Army Lt. Col. Yevgeny Vindman, twin brother of retired Lt. Col. Alexander Vindman, has filed a complaint alleging whistleblower retaliation after being dismissed earlier this year from the National Security Council.
Both Vindmans were let go from the NSC following Alexander Vindman's testimony during President Donald Trump's impeachment inquiry, which focused specifically on a July 2019 call between Trump and Ukrainian President Volodymyr Zelensky.
Yevgeny Vindman did not testify during the impeachment inquiry.
According to a letter posted online by one of his attorneys, Yevgeny Vindman's complaint alleges that President Donald Trump and other senior White House officials "retaliated against him for performing his duty as an attorney and soldier," and for disclosing "misconduct by other senior members of the president's national security team."
On Wednesday, top Democrats on four House committees called on the Defense Department Inspector General to conduct an investigation "into the Trump Administration's apparent retaliation" against both Vindmans.

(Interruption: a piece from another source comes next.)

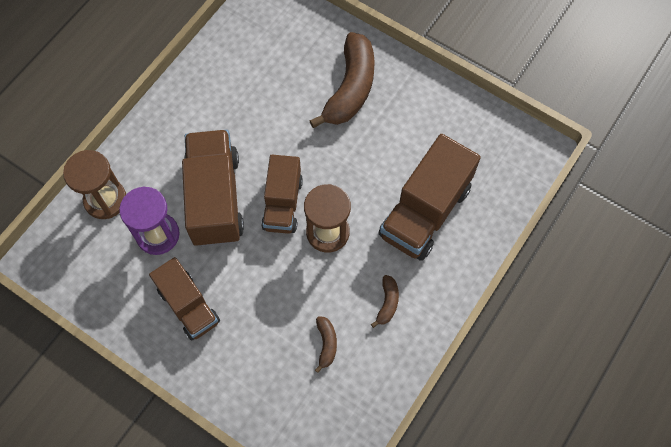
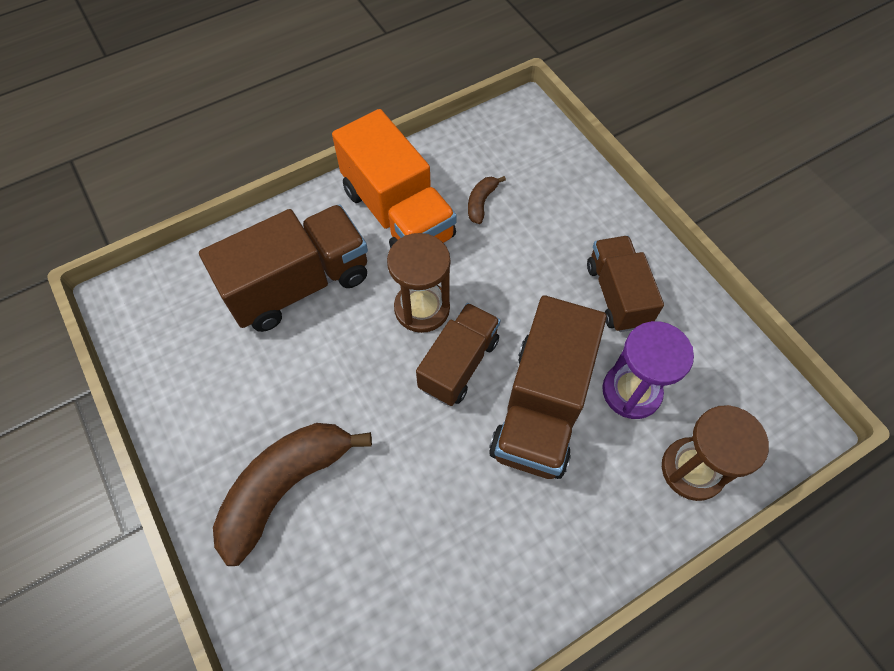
camera: 155 degrees left, 5 degrees down
(387, 303) = (398, 214): brown banana -> orange truck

The letter — signed by Reps. Carolyn Maloney, Adam Schiff, Adam Smith, and Stephen Lynch — said the White House "appears to have taken a series of personnel actions" against Yevgeny Vindman "for joining his brother in raising concerns within his rating chain" about Trump's call with Zelensky.

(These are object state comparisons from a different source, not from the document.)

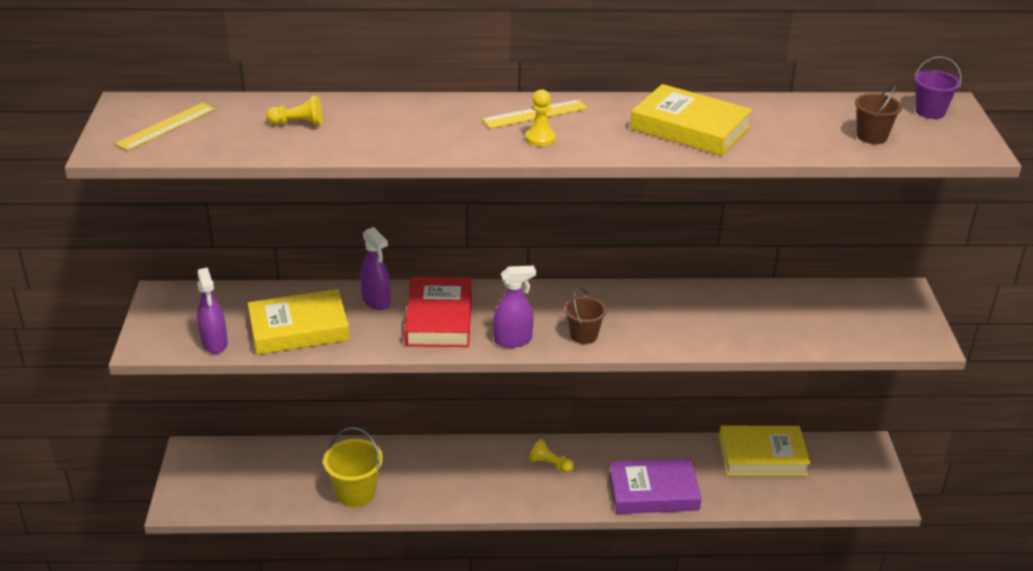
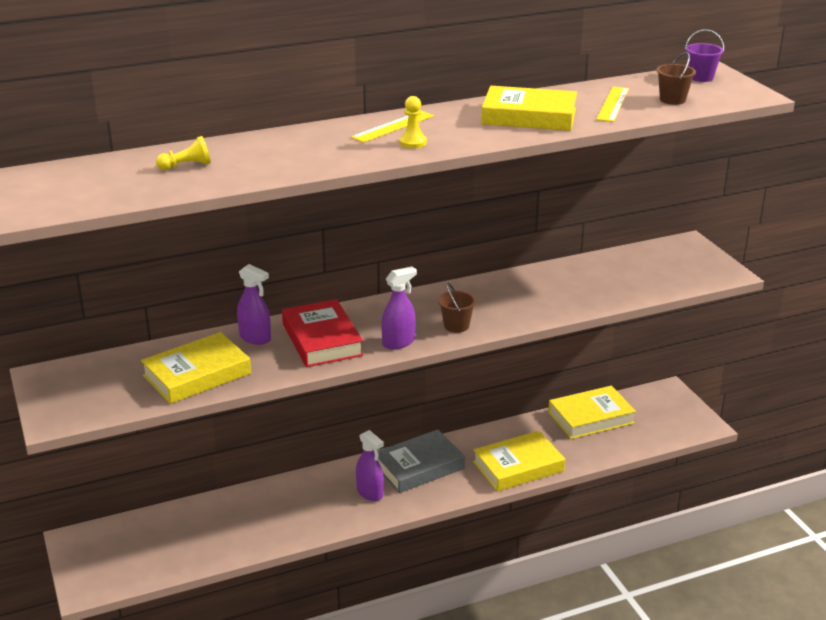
camera: 20 degrees left, 5 degrees down
(166, 126) = (59, 188): yellow ruler -> yellow ruler (612, 104)
(215, 343) = (123, 404): purple spray bottle -> purple spray bottle (370, 493)
(355, 493) = (256, 534): yellow bucket -> none
(550, 464) = (419, 467): yellow pawn -> grey book
(653, 492) = (518, 466): purple book -> yellow book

It also says that Vindman was retaliated against for reporting allegations against Robert O'Brien, the president's national security advisor, and the NSC Chief of Staff Alex Gray. Vindman reportedly filed reports alleging that O'Brien and Gray committed "several" ethics and compliance violations by making "sexist and demeaning remarks" to women on the NSC, excluding women from meetings, and misusing government resources.
The letter points to "drastic changes" between two different officer evaluation reports (OER) from John Eisenberg, the NSC legal advisor, and Deputy White House Counsel, as evidence of retaliation.
In one OER, on July 1, 2019, Eisenberg calls Yevgeny Vindman "the epitome of an Army officer and lawyer," saying he is "a top 1% military attorney," and "the best LTC with whom I have ever worked."
But in an OER on April 6, 2020, Eisenberg said Vindman had "made NSC staff feel uncomfortable" because of "his unprofessional demeanor," pointing to a "lack of judgment, failure to communicate well with his superiors, and inability to differentiate between legal and policy decisions."
The letter, which requests that Acting DoD Inspector General Sean O'Donnell respond by Sept. 1, said that the difference between those two OERs is "evidence of the pattern of retaliatory actions" taken against Vindman.
"It is imperative that LTC Y. Vindman, who dedicated his career to serving his country, be given the opportunity to have the allegations he has raised be reviewed appropriately and independently, without political interference from the White House."